Repeated calls to U.S. Stem Cell and to Kristin Comella, who is listed as the chief scientific officer, have not been returned. In a NPR story last year, Comella said that two of the clinic’s patients had suffered detached retinas following treatments, prompting the clinic to stop doing eye procedures.

According to Florida court filings, two of the patients involved, ages 72 and 78 at the time, sued the clinic and some individuals involved in the procedures. Their attorney, Andrew Yaffa of Coral Gables, said that the case “was resolved to the mutual satisfaction of the parties” but that neither he nor his clients could comment beyond that. The third patient was an 88-year-old Oklahoma resident who sought medical help a week after the stem-cell procedure at the Dean McGee Eye Institute in Oklahoma City.

Albini said the eye damage could have been the result of contamination during preparation of the stem cells. He also said it was possible that the stem cells could have changed into cells that are associated with scarring. Even if the solution had been prepared correctly, he said, there’s no evidence that it could have helped restore the patients’ vision.

Albini said the three patients paid $5,000 each for the stem-cell procedure, which involved conducting mini-liposuction procedures to remove fat from the abdominal area, isolating the stem cells from the fat and injecting those cells directly into eyes. Charging the patients was a “red flag,” he said, that this was not a traditional clinical trial. A second was treating both eyes at the same time, rather than seeing how one eye responded before treating the other.

[Huge NIH clinical-trials data base lacks key details.]

Age-related macular degeneration is the leading cause of vision loss in people older than 75 in the United States. While researchers are making “tremendous” progress using stem cells to treat the disease, the field requires careful study with meticulously designed trials, the authors of the paper said. The FDA has approved only a few stem-cell therapies, mostly for blood disorders.

The proliferation of stem-cell clinics — there are more than 570 of them, according to a study published last year — has ignited a fierce debate among physicians, patients and scientists about how they should be regulated. FDA rules allow the use of patients’ own stem cells for treatments, without agency approval, but only if the procedures meet stringent conditions. The stem cells, for example, cannot be more than “minimally manipulated” and must be intended for the original function. That would not typically include using stem cells from fat to repair eye cells.

Albini said that the FDA had started an investigation into the case but a spokeswoman said the agency does not discuss potential or ongoing investigations.

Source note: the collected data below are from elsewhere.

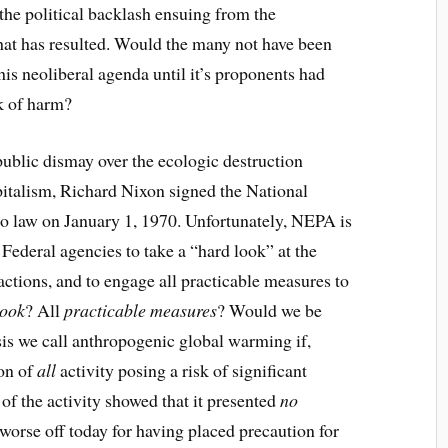
he political backlash ensuing from the
at has resulted. Would the many not have been
this neoliberal agenda until it’s proponents had
k of harm?
ublic dismay over the ecologic destruction
pitalism, Richard Nixon signed the National
o law on January 1, 1970. Unfortunately, NEPA is
 Federal agencies to take a “hard look” at the
ctions, and to engage all practicable measures to
look
? All
practicable measures
? Would we be
isis we call anthropogenic global warming if,
ion of
all
activity posing a risk of significant
of the activity showed that it presented
no
worse off today for having placed precaution for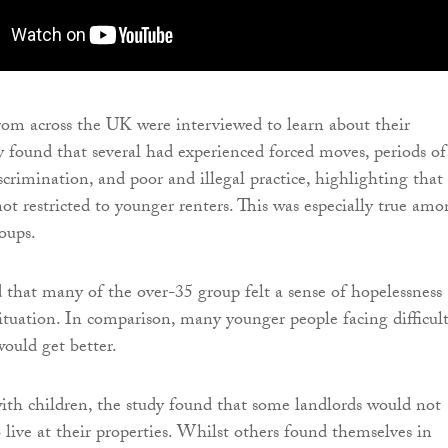
from across the UK were interviewed to learn about their
y found that several had experienced forced moves, periods of
scrimination, and poor and illegal practice, highlighting that
not restricted to younger renters. This was especially true amo
oups.
 that many of the over-35 group felt a sense of hopelessness
situation. In comparison, many younger people facing difficult
would get better.
with children, the study found that some landlords would not
 live at their properties. Whilst others found themselves in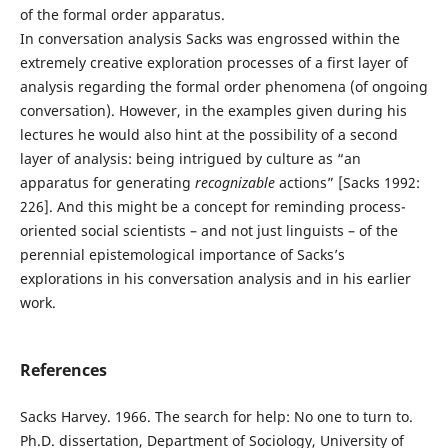
of the formal order apparatus.
In conversation analysis Sacks was engrossed within the
extremely creative exploration processes of a first layer of
analysis regarding the formal order phenomena (of ongoing
conversation). However, in the examples given during his
lectures he would also hint at the possibility of a second
layer of analysis: being intrigued by culture as “an
apparatus for generating
recognizable
actions” [Sacks 1992:
226]. And this might be a concept for reminding process-
oriented social scientists – and not just linguists – of the
perennial epistemological importance of Sacks’s
explorations in his conversation analysis and in his earlier
work.
References
Sacks Harvey. 1966. The search for help: No one to turn to.
Ph.D. dissertation, Department of Sociology, University of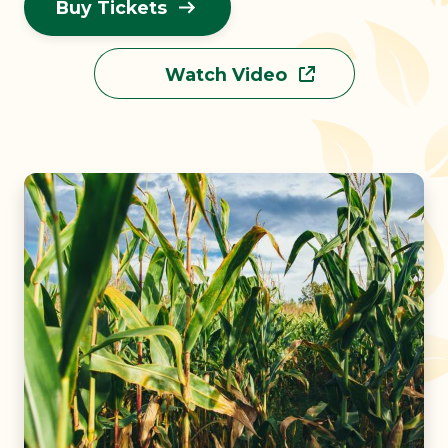
Buy Tickets
Watch Video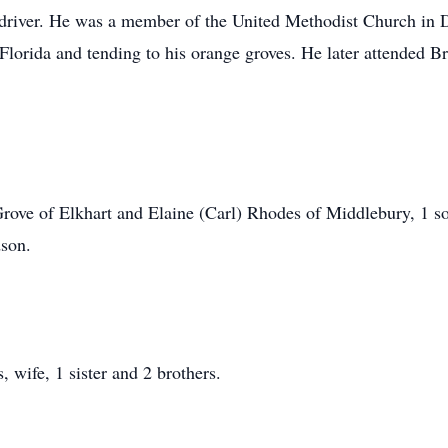
 driver. He was a member of the United Methodist Church in 
n Florida and tending to his orange groves. He later attended
Grove of Elkhart and Elaine (Carl) Rhodes of Middlebury, 1 
dson.
 wife, 1 sister and 2 brothers.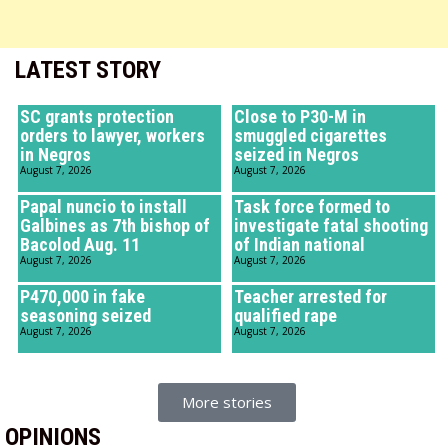
LATEST STORY
SC grants protection
Close to P30-M in
orders to lawyer, workers
smuggled cigarettes
in Negros
seized in Negros
August 7, 2026
August 7, 2026
Papal nuncio to install
Task force formed to
Galbines as 7th bishop of
investigate fatal shooting
Bacolod Aug. 11
of Indian national
August 7, 2026
August 7, 2026
P470,000 in fake
Teacher arrested for
seasoning seized
qualified rape
August 7, 2026
August 7, 2026
More stories
OPINIONS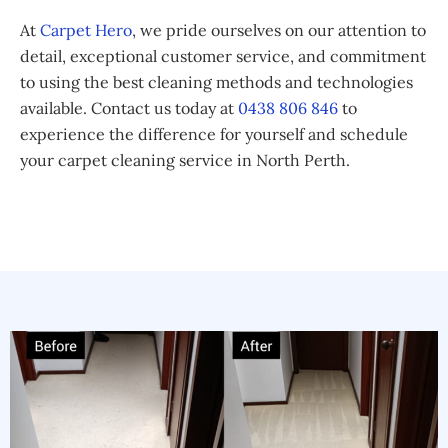
At
Carpet Hero
, we pride ourselves on our attention to
detail, exceptional customer service, and commitment
to using the best cleaning methods and technologies
available. Contact us today at
0438 806 846
to
experience the difference for yourself and schedule
your carpet cleaning service in North Perth.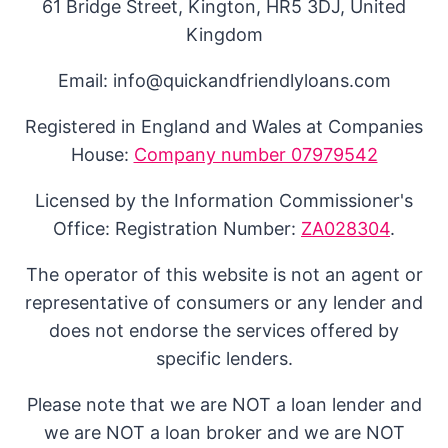
61 Bridge Street, Kington, HR5 3DJ, United
Kingdom
Email: info@quickandfriendlyloans.com
Registered in England and Wales at Companies
House:
Company number 07979542
Licensed by the Information Commissioner's
Office: Registration Number:
ZA028304
.
The operator of this website is not an agent or
representative of consumers or any lender and
does not endorse the services offered by
specific lenders.
Please note that we are NOT a loan lender and
we are NOT a loan broker and we are NOT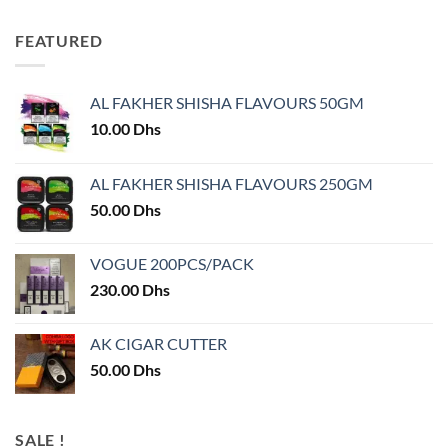
FEATURED
AL FAKHER SHISHA FLAVOURS 50GM
10.00
Dhs
AL FAKHER SHISHA FLAVOURS 250GM
50.00
Dhs
VOGUE 200PCS/PACK
230.00
Dhs
AK CIGAR CUTTER
50.00
Dhs
SALE !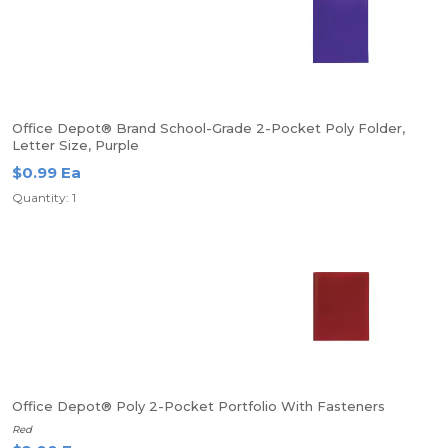
Office Depot® Brand School-Grade 2-Pocket Poly Folder,
Letter Size, Purple
$0.99 Ea
Quantity: 1
Office Depot® Poly 2-Pocket Portfolio With Fasteners
Red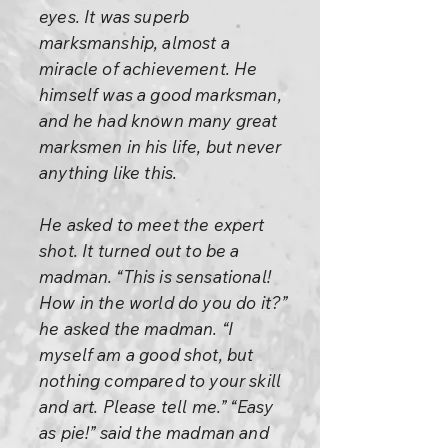
eyes. It was superb
marksmanship, almost a
miracle of achievement. He
himself was a good marksman,
and he had known many great
marksmen in his life, but never
anything like this.
He asked to meet the expert
shot. It turned out to be a
madman. “This is sensational!
How in the world do you do it?”
he asked the madman. “I
myself am a good shot, but
nothing compared to your skill
and art. Please tell me.” “Easy
as pie!” said the madman and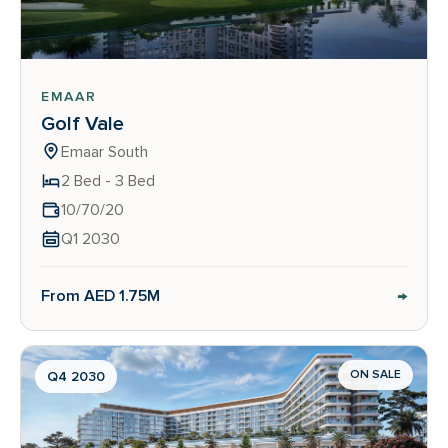
EMAAR
Golf Vale
Emaar South
2 Bed - 3 Bed
10/70/20
Q1 2030
→
From AED 1.75M
ON SALE
Q4 2030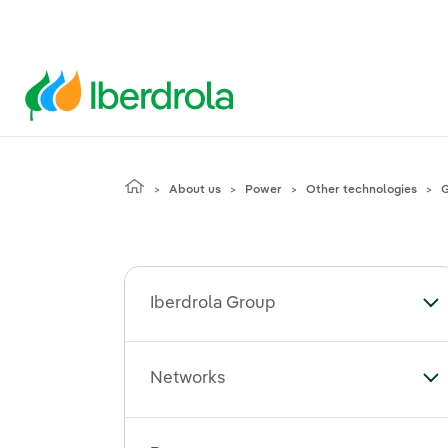
About us
Power
Other technologies
G
Iberdrola Group
To
Networks
To
Toggle submenu for Power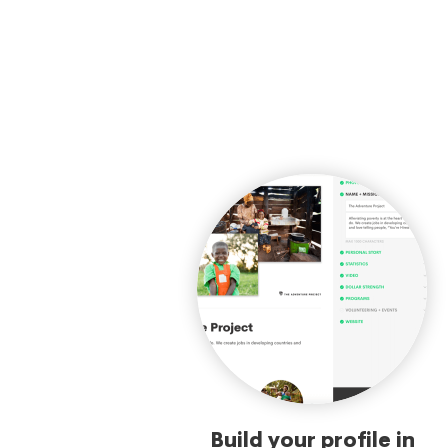
Build your profile in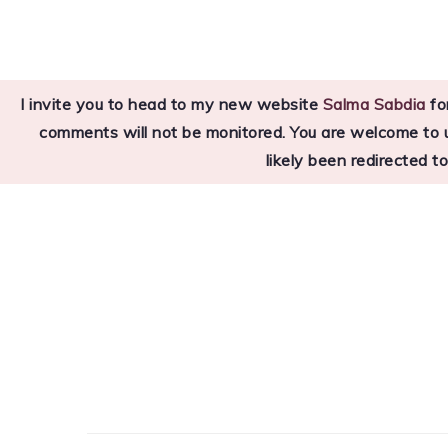
Skip
Skip
Skip
to
to
to
primary
main
primary
I invite you to head to my new website
Salma Sabdia
for
navigation
content
sidebar
comments will not be monitored. You are welcome to use
likely been redirected t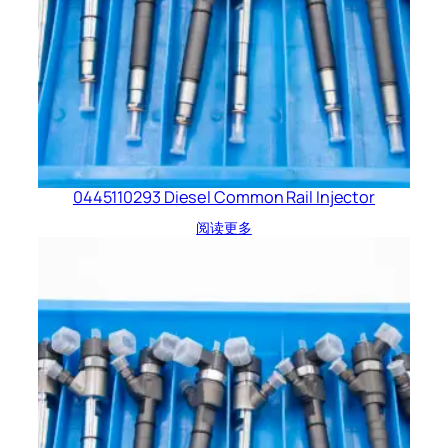
0445110293 Diesel Common Rail Injector
阅读更多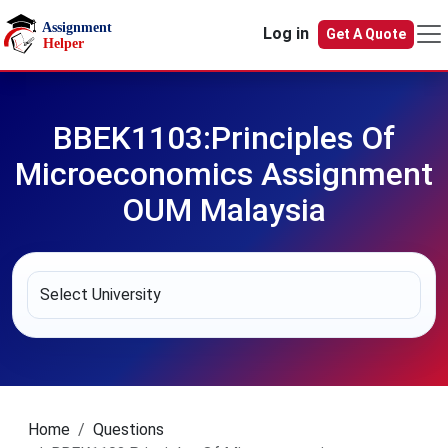
Skip to main content
Log in
Get A Quote
BBEK1103:Principles Of
Microeconomics Assignment
OUM Malaysia
Home
Questions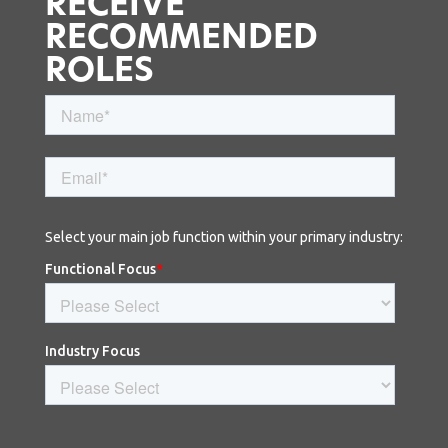
RECEIVE
RECOMMENDED
ROLES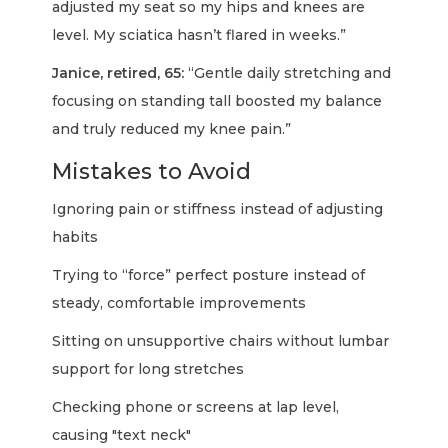
adjusted my seat so my hips and knees are
level. My sciatica hasn’t flared in weeks.”
Janice, retired, 65:
“Gentle daily stretching and
focusing on standing tall boosted my balance
and truly reduced my knee pain.”
Mistakes to Avoid
Ignoring pain or stiffness instead of adjusting
habits
Trying to “force” perfect posture instead of
steady, comfortable improvements
Sitting on unsupportive chairs without lumbar
support for long stretches
Checking phone or screens at lap level,
causing "text neck"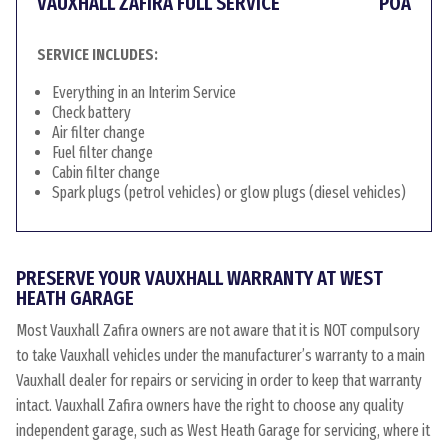
VAUXHALL ZAFIRA FULL SERVICE
POA
SERVICE INCLUDES:
Everything in an Interim Service
Check battery
Air filter change
Fuel filter change
Cabin filter change
Spark plugs (petrol vehicles) or glow plugs (diesel vehicles)
PRESERVE YOUR VAUXHALL WARRANTY AT WEST
HEATH GARAGE
Most Vauxhall Zafira owners are not aware that it is NOT compulsory
to take Vauxhall vehicles under the manufacturer’s warranty to a main
Vauxhall dealer for repairs or servicing in order to keep that warranty
intact. Vauxhall Zafira owners have the right to choose any quality
independent garage, such as West Heath Garage for servicing, where it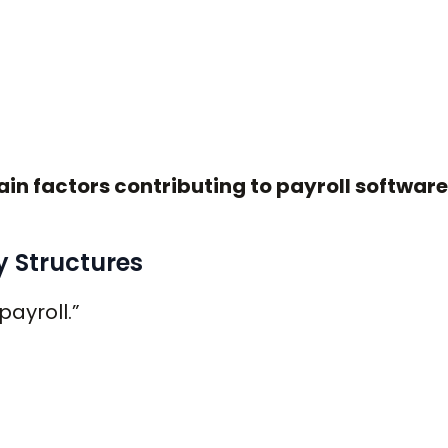
in factors contributing to payroll software
y Structures
payroll.”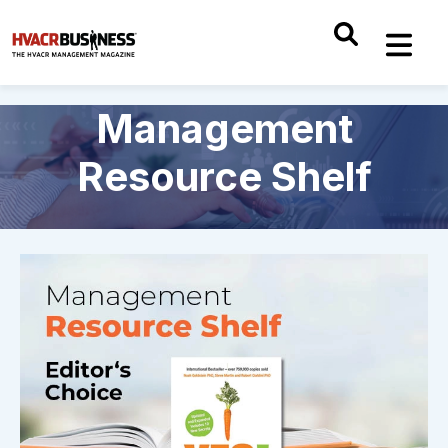
Management
Resource Shelf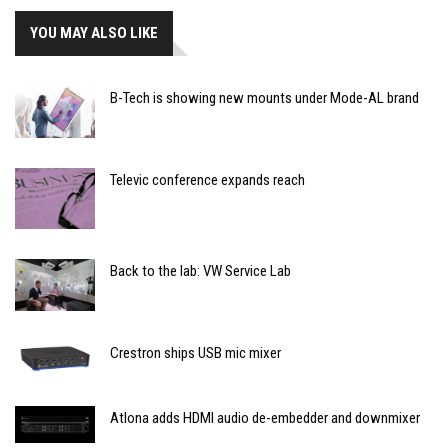
YOU MAY ALSO LIKE
B-Tech is showing new mounts under Mode-AL brand
Televic conference expands reach
Back to the lab: VW Service Lab
Crestron ships USB mic mixer
Atlona adds HDMI audio de-embedder and downmixer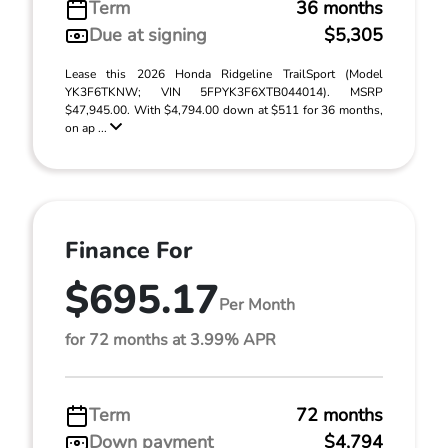
Term
36 months
Due at signing
$5,305
Lease this 2026 Honda Ridgeline TrailSport (Model
YK3F6TKNW; VIN 5FPYK3F6XTB044014). MSRP
$47,945.00. With $4,794.00 down at $511 for 36 months,
on ap ...
Finance For
$695.17
Per Month
for 72 months at 3.99% APR
Term
72 months
Down payment
$4,794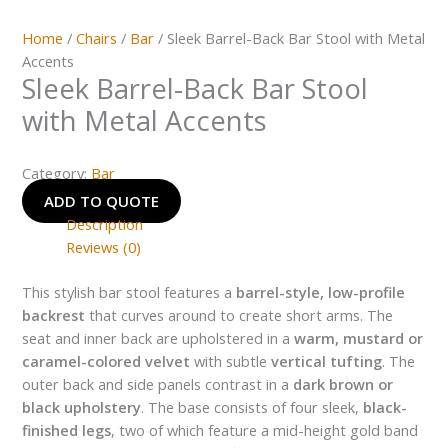
Home
/
Chairs
/
Bar
/ Sleek Barrel-Back Bar Stool with Metal
Accents
Sleek Barrel-Back Bar Stool
with Metal Accents
Category:
Bar
ADD TO QUOTE
Description
Reviews (0)
This stylish bar stool features a
barrel-style, low-profile
backrest
that curves around to create short arms. The
seat and inner back are upholstered in a
warm, mustard or
caramel-colored velvet
with subtle
vertical tufting
. The
outer back and side panels contrast in a
dark brown or
black upholstery
. The base consists of four sleek,
black-
finished legs
, two of which feature a mid-height gold band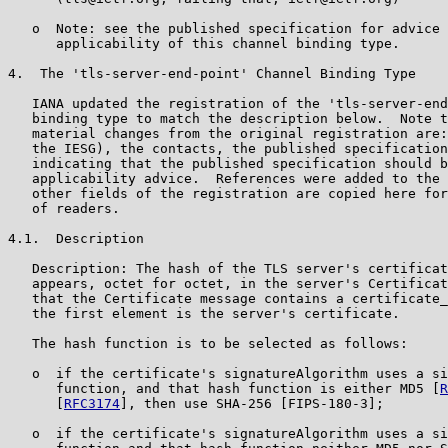
   o  Note: see the published specification for advice 
      applicability of this channel binding type.

4.  The 'tls-server-end-point' Channel Binding Type

   IANA updated the registration of the 'tls-server-end
   binding type to match the description below.  Note t
   material changes from the original registration are:
   the IESG), the contacts, the published specification
   indicating that the published specification should b
   applicability advice.  References were added to the 
   other fields of the registration are copied here for
   of readers.

4.1.  Description

   Description: The hash of the TLS server's certificat
   appears, octet for octet, in the server's Certificat
   that the Certificate message contains a certificate_
   the first element is the server's certificate.

   The hash function is to be selected as follows:

   o  if the certificate's signatureAlgorithm uses a si
      function, and that hash function is either MD5 [
R
      [
RFC3174
], then use SHA-256 [FIPS-180-3];

   o  if the certificate's signatureAlgorithm uses a si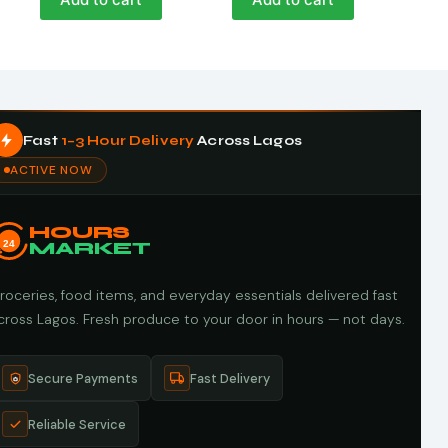
Fast
1–3 Hour Delivery
Across Lagos
ACTIVE NOW
HOURS
24
MARKET
roceries, food items, and everyday essentials delivered fast
cross Lagos. Fresh produce to your door in hours — not days.
Secure Payments
Fast Delivery
Reliable Service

She added that consumers are encouraged to contact the FDA and state authorities to report any potentially illegal or harmful activity related to stem-cell-based products. The FDA has issued several drafts of guidance for the stem-cell industry to try to outline its thinking on the matter, but the documents have not been finalized, and many clinic operators oppose FDA regulation.

[Unregulated stem-cell clinics are proliferating across the United States.]

Paul Knoepfler, a stem-cell scientist at the University of California at Davis who is a frequent critic of the clinics, said he didn’t understand why the FDA and the NIH have not moved more aggressively to ensure patient safety.

“It’s puzzling and concerning,” he said. He said that allowing the clinics to list their trials on ClinicalTrials.gov is “almost like a form of advertising for products that don’t have FDA approval. That’s really problematic.”

In a statement, the NIH said that the information on ClinicalTrials.gov is provided by study sponsors and that posting on the site doesn’t reflect endorsement by the NIH, which doesn’t independently verify the scientific validity of the trial. It also said that every study includes links to an NIH disclaimer. “However, we agree that such caveats need to be clearer to all users and we will be adding a more prominent disclaimer in the future.”